Stark. Klar. Verbunden.

Perspektiven für Männer, die mehr wollen als nur zu funktionieren.

Mein Angebot

Über mich

Hey, ich bin Leonid. Ich möchte gemeinsam mit dir neue Perspektiven erkunden.

Meine eigene Reise zu mehr Stärke, Klarheit und Verbundenheit begann im Jahr 2018, als mich meine damalige Mitbewohnerin zum Yoga im Park mitnahm. Damals konnte ich nicht genau benennen wieso, doch ab diesem Zeitpunkt kehrte ich immer wieder auf die Matte zurück. Vielleicht weil es ein Moment der Ruhe in meinem sonst so vollen Alltag war.

Heute kann ich es klarer benennen. Yoga hat mir einen Weg zu echter Stärke eröffnet – nicht die oberflächliche Härte, die uns Männern oft als Ideal verkauft wird, sondern eine tiefere Form emotionaler Stärke. In Zeiten der Orientierungslosigkeit hat Yoga mir Klarheit verschafft und mir gezeigt, wie ich eine authentische Verbundenheit zu mir selbst und zu anderen aufbauen kann.

Diese Erfahrung, diese greifbare Veränderung in meinem Leben, möchte ich durch meine Arbeit mit dir teilen. Nicht als „Guru”, sondern als jemand, der den Weg gemeinsam mit dir gehen will – mit beiden Beinen fest auf dem Boden und einem pragmatischen Blick darauf, was wirklich funktioniert.

Meine Ansatz

  • „Ein echter Mann kennt keinen Schmerz.“ – Na, kommt dir das bekannt vor?

    So oder so ähnlich werden uns männliche Rollenbilder präsentiert. Es ist ein stilles Training, das uns lehrt, Gefühle wie Unsicherheit oder Trauer zu unterdrücken, denn sie dürfen nicht sein. Als Mann gilt: Stark und Unverwundbar.

    Doch diese vermeintliche Unverwundbarkeit, diese Härte gegen uns selbst hat einen hohen Preis. Wir verlieren den Kontakt zu einem wesentlichen Teil unseres Menschseins. Was nicht sein darf, das ignorieren wir und verlernen so, unsere Gefühle als Teil von uns zu akzeptieren.

    Ich wähle für mich eine andere Definition von Stärke: Ich lebe und zeige mich in meiner vollen Menschlichkeit – mit Höhen, Tiefen und allem dazwischen.
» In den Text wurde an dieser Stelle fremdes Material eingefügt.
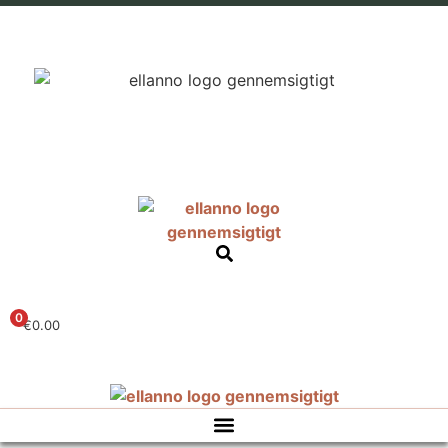
0
€
0.00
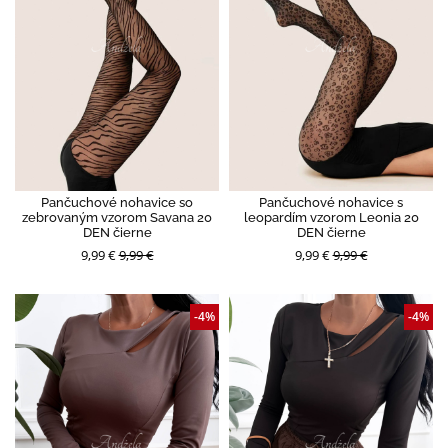
Pančuchové nohavice so
Pančuchové nohavice s
zebrovaným vzorom Savana 20
leopardím vzorom Leonia 20
DEN čierne
DEN čierne
9,99 €
9,99 €
9,99 €
9,99 €
-4%
-4%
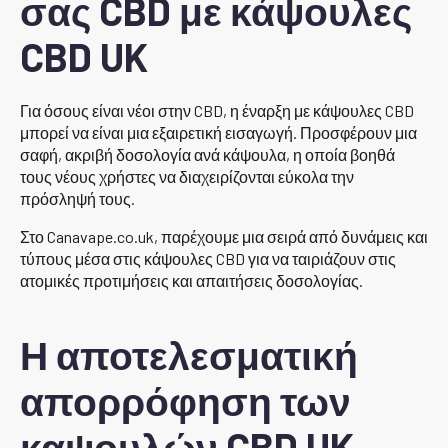
σας CBD με κάψουλες
CBD UK
Για όσους είναι νέοι στην CBD, η έναρξη με κάψουλες CBD
μπορεί να είναι μια εξαιρετική εισαγωγή. Προσφέρουν μια
σαφή, ακριβή δοσολογία ανά κάψουλα, η οποία βοηθά
τους νέους χρήστες να διαχειρίζονται εύκολα την
πρόσληψή τους.
Στο Canavape.co.uk, παρέχουμε μια σειρά από δυνάμεις και
τύπους μέσα στις κάψουλες CBD για να ταιριάζουν στις
ατομικές προτιμήσεις και απαιτήσεις δοσολογίας.
Η αποτελεσματική
απορρόφηση των
καψουλών CBD UK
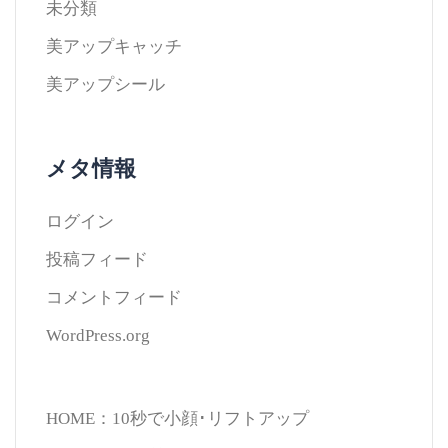
未分類
美アップキャッチ
美アップシール
メタ情報
ログイン
投稿フィード
コメントフィード
WordPress.org
HOME：10秒で小顔･リフトアップ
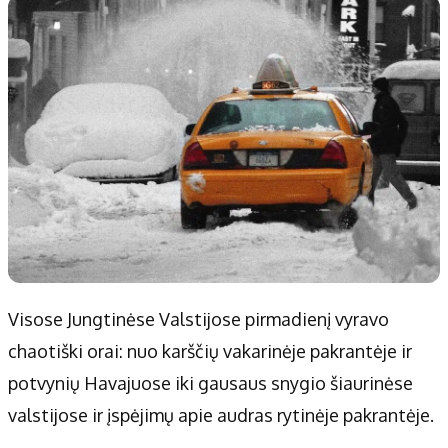
Patarimai
Indėlių palūkanos
Dirbtinis intelektas
Dienos naujienos
Gineso rekordai
Ekonomikos naujienos
Didžiosios savivaldybės
Kitos savivaldybės
Vilniaus miesto
Druskininkų
Kauno miesto
Utenos rajono
Klaipėdos miesto
Jonavos rajono
Panevėžio miesto
Vilkaviškio rajono
Šiaulių miesto
Tauragės rajono
Visose Jungtinėse Valstijose pirmadienį vyravo
Alytaus miesto
Palangos miesto
chaotiški orai: nuo karščių vakarinėje pakrantėje ir
Marijampolės
Prienų rajono
potvynių Havajuose iki gausaus snygio šiaurinėse
valstijose ir įspėjimų apie audras rytinėje pakrantėje.
Redakcija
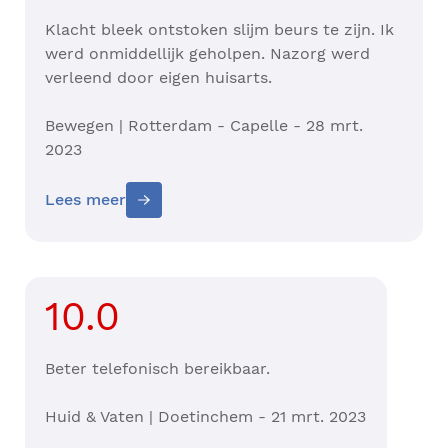
Klacht bleek ontstoken slijm beurs te zijn. Ik
werd onmiddellijk geholpen. Nazorg werd
verleend door eigen huisarts.
Bewegen | Rotterdam - Capelle - 28 mrt.
2023
Lees meer
10.0
Beter telefonisch bereikbaar.
Huid & Vaten | Doetinchem - 21 mrt. 2023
  • Jahrelang habe ich gut funktioniert: Vernünftiges Studium, gute Jobs und ansehnliche Gehälter. Ich habe mich über das Abhaken von Meilensteianen definiert.

    Doch innerlich sah es anders aus. Ich war unzufrieden. Echte Zufriedenheit war stets an den nächsten Meilenstein geknüpft, nur um dann bei dessen Erreichen direkt zum nächsten weiterzuziehen. Die Zufriedenheit war immer um die nächste Ecke – ein nie endender Kreislauf.

    Während einer Yogastunde hatte ich einen Gedanken, der mich seitdem nicht mehr loslässt: Ich habe mein Leben so gelebt, wie ich es sollte, nicht wie ich wollte.

    Das will ich ändern. Ich wähle ein Leben, in dem ich in Kontakt mit meinen Bedürfnissen bleibe. Ich lebe, wie ich es will, und nicht wie es von mir erwartet wird.

  • Wie nah können wir anderen Menschen sein, wenn wir unsere eigenen Gefühle nicht einordnen können? Wenn wir ständig Angst haben, dass andere erkennen könnten, dass wir doch nicht so stark und unverletzlich sind, wie wir glauben sein zu müssen?

    Je mehr ich lernte, meine verdrängten Gefühle wieder zuzulassen, desto mehr erkannte ich, wie sehr mich die Angst vor Verletzlichkeit davon abhielt, echte, tiefe Verbindungen zu anderen Menschen aufzubauen.

    Ich hatte gute Freunde, doch ein Teil von mir fürchtete stets, sie könnten meine Unsicherheit und Verletzlichkeit erkennen. Das betraf insbesondere die Freundschaft mit anderen Männern.

    Ich entscheide mich für ein Leben in Verbundenheit. Ich akzeptiere und kommuniziere meine Emotionen möchte die meines Gegenübers sehen.